• _Available data_:
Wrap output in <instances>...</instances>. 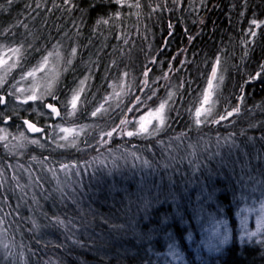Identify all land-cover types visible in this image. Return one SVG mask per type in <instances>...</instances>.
Wrapping results in <instances>:
<instances>
[{
	"label": "rangeland",
	"instance_id": "rangeland-1",
	"mask_svg": "<svg viewBox=\"0 0 264 264\" xmlns=\"http://www.w3.org/2000/svg\"><path fill=\"white\" fill-rule=\"evenodd\" d=\"M211 2L207 11L199 10L193 15L196 31L187 33L188 41L181 43V36H174V32L169 31L163 44L169 48L173 45L174 52L168 68L156 78L157 81L151 78L150 65H146L142 75L134 79H128L124 74L116 76L111 69H100L94 65V57L91 61L87 60L89 55L94 54L89 41L87 46H68L69 42L76 40L70 32V39L63 42V37H57L54 27L39 31L47 19L30 21L23 18L15 21L18 26L16 32H22L23 39L9 30L0 34V59L7 61L0 64V98L4 101L0 105L5 107L2 113L38 110L43 116L45 132L40 135V132L24 130L11 121L3 123L5 125L0 131V136L7 137L0 140V162L5 165L0 169V264H69L56 244V240L62 238L80 241L89 255L100 258L104 255L102 243L119 247L118 243L103 239V236L87 241L88 234L84 229L73 232L77 226L72 222L86 226V217L77 212H100L94 216L95 230L99 231L105 226L107 218L104 212L98 210L99 201L94 197L99 198L103 191L107 197L105 203L117 208L118 204L110 196L119 199L123 194L120 186L125 185V181L122 177H136L138 189L148 188V176L140 170L148 164L153 167L152 180L159 192L165 184L159 171L164 173L168 160L179 165L184 162L188 167L187 173H190L189 179H184L180 192L170 189L168 225L175 228L190 226L185 232L199 238L197 243L200 246L195 250L199 264H208L212 252L224 254L234 242L264 250V231L259 230L258 223L264 217V209L261 208L264 202V100L255 101L252 96L244 95L250 81H245L242 88L233 86L231 89L225 70V63L230 62L228 55L220 56L211 63L202 98L191 115L186 112L182 99L186 85L185 63L191 45L196 35L207 34L201 28L220 13L221 0ZM56 19L61 21L63 17L56 16ZM187 29L184 28V31ZM15 48L20 49L18 54L9 51ZM213 69L216 70L215 77ZM34 70L33 76L27 75ZM81 81L84 82L83 91L80 92L75 114L70 115V101L79 91ZM145 82L150 84L148 95L140 90ZM206 91H211L212 95L210 104L205 107L212 106L213 101L214 106L208 120L197 125L195 110L200 107ZM170 93L174 95L168 100ZM32 94L43 98L29 100ZM137 98L141 103H137ZM165 100L170 110L166 113V126L160 132L152 136L129 137L122 134L135 130L140 116L154 111ZM47 104L57 107L61 115L51 113ZM101 105L104 106L101 112L92 116L91 113ZM133 105L136 107L133 108ZM129 108L132 111H128ZM137 108L140 110L137 111ZM235 108L240 111L227 116ZM221 116H227V119L219 123L209 122L219 120ZM200 118L204 120V116ZM95 120L100 123L99 126L94 125ZM122 120L131 123L121 125ZM155 123L154 120L153 127ZM61 127L75 128L78 134L63 140L61 137L65 133L60 132ZM113 128L117 131L107 136ZM230 138L238 148L241 143L250 145L253 149L252 164L249 154L235 147L232 140L222 142ZM72 139L76 141L75 146L71 144ZM33 140L38 142L32 143ZM61 144L65 147H60ZM240 153L247 173L244 186L248 194L242 191V171L235 174L232 193L231 186L224 188L218 183L211 193L200 171L202 160L212 159L218 169L227 170V178L231 179L234 174L232 159ZM145 161H148L147 165ZM62 165H68V168ZM124 168H128L129 172H125ZM82 172L83 175L79 176ZM30 176H33L34 182L29 184L28 189L21 186L13 189L17 183L28 181ZM196 177L199 185L194 183ZM173 192L177 203L173 201ZM137 195L144 204L155 194L146 191ZM145 209L149 211L153 208L149 206ZM192 216L196 218L194 221ZM57 218L63 224H57ZM108 225L115 226L111 220H108ZM141 226L146 228V225ZM191 226L203 230L200 237L190 229ZM217 227L221 234L228 236L226 242H220ZM253 232L257 235L250 236ZM187 248L186 243L176 245L175 251L181 258L172 256L169 264H196L191 256L185 254ZM112 251L118 252L116 249Z\"/></svg>",
	"mask_w": 264,
	"mask_h": 264
},
{
	"label": "trees",
	"instance_id": "trees-1",
	"mask_svg": "<svg viewBox=\"0 0 264 264\" xmlns=\"http://www.w3.org/2000/svg\"><path fill=\"white\" fill-rule=\"evenodd\" d=\"M130 3L131 0H124L121 4H117L116 0H12L9 5L7 0H0V34L5 33L4 30L15 33L18 26L14 22L18 19H47L39 31L54 27L53 30L58 33L57 37H63V42H67L71 34L76 40L69 42L68 46H87L89 41L94 54L89 55L87 60L91 61L94 57V65L100 69H111L116 72V76L128 73V79H134L142 75L146 65H150L151 78L157 81L156 78L168 68L174 52L173 45L169 48L163 44L169 31L172 30L174 36H181V43L188 41L187 33L196 31L193 15L199 10L207 11L212 2L132 0V4ZM220 4L218 16L210 18L201 28V31L207 34L196 35L186 58V85L182 99L189 115L202 98L211 63L220 56H229L230 62L225 63V70L231 89L233 86L242 88L245 81H250L244 95L252 96L255 101L264 100V0H221ZM56 16L63 17V20L56 19ZM101 18L108 20V23H98ZM13 25L15 27L11 29ZM34 28L35 25L31 32ZM16 37L24 38L22 32H16ZM140 90L146 91L145 95H148L151 91L150 84L141 85ZM93 123L100 125L97 120ZM231 140L237 147L231 138L222 142ZM238 149L249 154L252 164L253 149L250 145L241 143ZM166 162L169 163L164 168V173L159 171L161 180L165 183L159 192L157 184L152 180L153 167L148 164L145 168L140 167L141 173L148 176V188L138 189L136 177H122L125 181V185L120 186L123 194L119 199L110 196V199L118 204L117 208L105 203L107 197L103 191L100 192L99 198L94 197L99 201L98 210L104 212L107 218L105 226L99 231L95 230L94 216L100 212L89 214L76 211L86 217V226L72 222L77 226L73 232L84 229L88 234L87 241H94L103 236V239L118 243L119 247L117 249L111 247L110 243H102L104 255L100 258L89 255L83 243L76 244L66 238L57 239L58 250L69 264H169L172 261L169 244L176 246L181 243L188 245L185 254L199 264L195 253L200 246L197 243L199 238L185 232L190 226L175 228L168 225L170 213L167 211V205L170 189L174 188L180 192L184 179L188 178L190 173H187L188 167L184 162L182 165L176 161ZM4 166L0 162V169ZM244 168L243 155L240 153L232 159L231 169L234 174L231 179L227 178V170L218 169L210 158L202 160L200 171L211 193L215 191L217 183L222 184L224 188L231 186L232 193L235 174L243 169L242 191L248 194L244 186V177L247 175ZM123 170L129 172L128 168ZM81 175L83 172L79 176ZM249 176L252 187L251 171ZM169 178L174 181L171 186ZM197 180L196 177L195 185H199ZM33 182V176H30L28 181L17 183L13 189L17 186L28 189L29 184ZM146 191L155 194L150 198V206L153 209L149 211H145V206L137 195ZM173 201L178 202L176 199ZM195 219L193 218V221ZM108 220L113 221L115 226L123 227H109ZM141 225H146V228ZM190 229L198 237L203 233L197 226H191ZM114 249L118 252L112 251ZM253 249L251 244L234 242L224 254L212 252L208 264H264L263 248L252 251ZM78 256L82 257L79 259Z\"/></svg>",
	"mask_w": 264,
	"mask_h": 264
},
{
	"label": "snow or ice",
	"instance_id": "snow-or-ice-1",
	"mask_svg": "<svg viewBox=\"0 0 264 264\" xmlns=\"http://www.w3.org/2000/svg\"><path fill=\"white\" fill-rule=\"evenodd\" d=\"M124 0H116V3L117 4H121L123 3ZM7 3L10 5L12 3V0H7ZM138 6V5H137ZM2 7V6H0ZM118 15V13L116 14ZM98 23H108V20L106 19H103L101 18V20L98 21ZM253 23L255 24L256 22L253 21ZM253 35H255V33H252ZM9 51L13 52L14 54H18L20 52V49L19 48H15V49H10ZM75 51V50H74ZM51 55V54H50ZM7 63L6 60H3V59H0V64H5ZM45 63H47V58H45ZM217 63H219V61H217ZM14 66V65H13ZM262 71H264V69H262ZM34 72H29L27 75L28 76H33L34 75ZM125 76H127V73L124 74ZM213 77H215L216 75V70L213 69V73H212ZM259 75V74H257ZM145 76H147V72H145ZM222 79V78H221ZM83 81H81V87L79 89V91L75 92L70 103H71V108H72V112L69 113L70 115H74L75 114V111H76V108H77V101L80 99V92L83 91ZM146 83V82H145ZM49 87H51V85H49ZM212 88V84H211V81L209 82V89ZM119 95V94H117ZM153 95H155V93H153ZM172 93H170L168 95V100H171L172 98ZM211 95H212V92L211 91H206L204 96H203V101L200 105L199 108H197L195 110V117H196V120H195V123L197 125H200L204 122H206L208 120V117L211 116V112H212V106H214V101L212 102V106H209V107H205V105H209L210 104V98H211ZM43 97H40V96H37L35 94H32L28 97L29 100H37V99H42ZM148 99H151V97H148ZM3 98H0V103H3ZM27 101H25L26 103ZM137 103H141L139 101V98H137ZM46 107L48 109L51 110V113H54L56 116H60L61 113L59 111L58 108H56L53 104H47ZM103 105H101L99 108H97L95 111H93L91 113L92 116H96L98 113L101 112V110L103 109ZM136 105H133V108H135ZM137 111H139L140 109L137 108L136 109ZM169 107H168V102L167 100H165L164 102L160 103L158 108L155 109L154 111L153 110H150L146 115H142L140 116L139 120L136 121V127H135V130H129V131H126V132H122V134H125L129 137L131 136H152V135H156L158 132H160L163 127L166 126V120H167V111H169ZM128 111H132V108H129ZM240 111L239 108H235L233 109L232 112H228L227 113V116H231L233 115V113H238ZM201 116H204V120H202L200 117ZM227 116H221L219 118V120H211L209 122H212V123H219L221 120H224V119H227ZM156 121L155 123V126L153 127V121ZM131 123V121H128V120H122L121 121V125H127ZM25 124L28 126V128L33 131V132H43V129L42 128H37L35 124L31 123L30 121H25ZM2 131V130H0ZM117 129L116 128H113L112 132H108L106 135L107 136H112L113 132H116ZM60 132L62 133H65L64 136L61 137V139L63 140H68L70 136H73L74 134H78L77 133V130L75 128H64V127H61L60 128ZM7 137L6 136H0V140H4L6 139ZM21 138H23V134H21ZM38 141H35L33 140L32 143H37ZM75 139H72L71 141V144L72 146H75ZM60 147H65V145L61 144ZM146 165L148 164V161H145L144 162ZM61 167L67 169L68 168V165H62ZM242 172H243V169H242ZM241 179H243V177H241ZM169 183L170 185L171 184H174V181L171 180V178H169ZM173 199L175 200V193L173 192ZM144 206L145 208L149 207L150 206V202L149 201H145L144 202ZM261 208L264 209V202H262L261 204ZM57 224H63V221L60 220L59 218H57ZM220 223H226L224 221H221ZM259 225H260V228L259 230L260 231H264V217H261L260 218V221L258 222ZM114 228L115 227H123V226H113ZM216 234L218 237H221V241L220 242H226L227 239H228V236L226 234H221L220 233V230H219V227L216 228ZM250 236H256L257 233L253 232V233H250L249 234ZM75 243H81L80 241H75ZM262 243H264V241H262ZM169 249H170V252L169 254L173 256V258L175 259H180L181 257L177 254V252L175 251V246L173 244H169Z\"/></svg>",
	"mask_w": 264,
	"mask_h": 264
},
{
	"label": "flooded vegetation",
	"instance_id": "flooded-vegetation-1",
	"mask_svg": "<svg viewBox=\"0 0 264 264\" xmlns=\"http://www.w3.org/2000/svg\"><path fill=\"white\" fill-rule=\"evenodd\" d=\"M5 110V107L3 108L0 105V130L3 129V126L6 124V121L14 122L15 124L21 126L22 129L28 130V126L25 124V121H30L33 124H36L37 126L43 128V116L42 113L38 110L34 111H21V112H8V113H2ZM2 119V120H1ZM5 123V124H3ZM23 123L25 125H23ZM45 132H40V135H44Z\"/></svg>",
	"mask_w": 264,
	"mask_h": 264
},
{
	"label": "water",
	"instance_id": "water-1",
	"mask_svg": "<svg viewBox=\"0 0 264 264\" xmlns=\"http://www.w3.org/2000/svg\"><path fill=\"white\" fill-rule=\"evenodd\" d=\"M57 108V107H56Z\"/></svg>",
	"mask_w": 264,
	"mask_h": 264
}]
</instances>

• _What to do_: List each line in the entries above that includes the string "snow". Matching is case-sensitive.

• _Output below_:
	"label": "snow or ice",
	"instance_id": "snow-or-ice-1",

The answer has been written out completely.